A fire that started on Monday in an area of ​​the Red Rock Canyon National Conservation Area is now 40% under control.

The Cottonwood Valley fire now covers 373 acres, up from around 400 acres Monday night. It was first reported shortly after 11 a.m. on Monday. Full containment is expected by Friday, according to the Bureau of Land Management.

No injuries were reported and no structures were threatened by the fire, according to the office. The fire briefly caused the closure of national road 160 on Monday afternoon.

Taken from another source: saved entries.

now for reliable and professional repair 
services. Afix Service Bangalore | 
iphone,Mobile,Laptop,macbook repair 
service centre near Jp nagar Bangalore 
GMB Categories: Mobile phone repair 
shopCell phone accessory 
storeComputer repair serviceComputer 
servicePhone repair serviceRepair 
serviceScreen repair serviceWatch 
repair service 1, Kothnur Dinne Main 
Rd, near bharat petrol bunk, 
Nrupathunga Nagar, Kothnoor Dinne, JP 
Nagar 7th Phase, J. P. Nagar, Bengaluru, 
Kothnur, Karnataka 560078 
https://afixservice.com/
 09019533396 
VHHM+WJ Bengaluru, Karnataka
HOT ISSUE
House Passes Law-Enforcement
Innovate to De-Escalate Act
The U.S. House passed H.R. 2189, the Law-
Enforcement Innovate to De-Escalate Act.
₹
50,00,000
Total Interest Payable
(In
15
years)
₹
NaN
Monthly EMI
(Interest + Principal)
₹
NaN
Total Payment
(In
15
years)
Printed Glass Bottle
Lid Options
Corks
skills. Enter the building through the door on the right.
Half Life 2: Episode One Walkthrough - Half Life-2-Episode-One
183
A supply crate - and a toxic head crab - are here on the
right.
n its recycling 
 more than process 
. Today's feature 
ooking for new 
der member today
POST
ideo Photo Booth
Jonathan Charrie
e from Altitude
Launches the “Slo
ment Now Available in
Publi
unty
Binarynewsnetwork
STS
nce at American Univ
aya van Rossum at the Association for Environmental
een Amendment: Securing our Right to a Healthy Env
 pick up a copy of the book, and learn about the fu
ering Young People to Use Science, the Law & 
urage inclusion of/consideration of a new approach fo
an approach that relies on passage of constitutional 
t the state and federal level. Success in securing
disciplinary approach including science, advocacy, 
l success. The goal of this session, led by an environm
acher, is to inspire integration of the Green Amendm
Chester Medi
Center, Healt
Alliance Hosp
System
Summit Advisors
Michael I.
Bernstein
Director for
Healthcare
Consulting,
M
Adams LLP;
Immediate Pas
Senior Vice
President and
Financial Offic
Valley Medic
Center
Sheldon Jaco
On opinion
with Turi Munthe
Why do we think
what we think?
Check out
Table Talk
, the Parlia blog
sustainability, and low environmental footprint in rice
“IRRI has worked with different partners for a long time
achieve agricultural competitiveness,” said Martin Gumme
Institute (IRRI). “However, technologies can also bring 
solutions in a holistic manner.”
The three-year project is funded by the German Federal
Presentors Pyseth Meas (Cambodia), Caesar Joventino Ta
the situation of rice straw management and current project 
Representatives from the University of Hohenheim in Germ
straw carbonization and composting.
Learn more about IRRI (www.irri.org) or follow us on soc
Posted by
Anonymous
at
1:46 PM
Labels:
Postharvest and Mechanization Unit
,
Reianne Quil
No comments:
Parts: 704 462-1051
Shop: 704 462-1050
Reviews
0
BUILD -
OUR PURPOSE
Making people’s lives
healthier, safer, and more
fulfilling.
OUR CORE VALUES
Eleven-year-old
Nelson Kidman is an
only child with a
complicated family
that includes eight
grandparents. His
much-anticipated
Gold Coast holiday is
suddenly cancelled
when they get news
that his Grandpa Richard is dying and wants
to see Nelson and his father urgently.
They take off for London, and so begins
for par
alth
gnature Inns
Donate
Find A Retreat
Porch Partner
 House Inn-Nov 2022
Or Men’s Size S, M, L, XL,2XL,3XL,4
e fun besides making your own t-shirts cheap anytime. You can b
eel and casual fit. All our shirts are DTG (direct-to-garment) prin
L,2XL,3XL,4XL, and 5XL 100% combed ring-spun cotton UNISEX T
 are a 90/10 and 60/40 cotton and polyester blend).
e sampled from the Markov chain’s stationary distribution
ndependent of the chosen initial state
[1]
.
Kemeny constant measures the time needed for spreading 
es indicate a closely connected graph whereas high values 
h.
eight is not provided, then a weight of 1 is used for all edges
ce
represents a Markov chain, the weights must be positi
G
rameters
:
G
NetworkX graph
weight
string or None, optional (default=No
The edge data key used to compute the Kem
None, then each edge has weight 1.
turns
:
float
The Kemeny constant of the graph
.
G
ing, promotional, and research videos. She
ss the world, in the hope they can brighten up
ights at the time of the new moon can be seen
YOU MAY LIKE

The cause of the fire, which does not burn in the Red Rock Canyon Scenic Loop, is unknown. More than 180 firefighters are working to put out the blaze, the office said.

The Cottonwood Valley fire marked the second blaze to break out just west of Las Vegas since Thursday, when target shooting sparked a wildfire that burned approximately 1,380 acres. The separate Sandy Valley fire was 94% under control on Monday evening and is expected to be fully contained by Thursday.

Bureau of Land Management spokeswoman Kirsten Cannon said investigators can conclude target shooting is the cause of wildfires by examining indicators of burns on surfaces.

“In some cases, the ignition zone will have physical evidence,” she said. “Particularly for fires started by gunfire, bullet fragments hitting hard surfaces can exceed 1,400 degrees Fahrenheit, which is well above the temperature required to ignite drought-stressed vegetation.”

The Sandy Valley fire was started in an area where target shooting is legal, she said.

Tyler Hecht, a fire management official for the Southern Nevada District office, advised in a press release that people should avoid steel-core munitions and targets that explode during target shooting and use propane stoves instead of campfires when using public lands. Hecht also said that people should not use fireworks of any kind.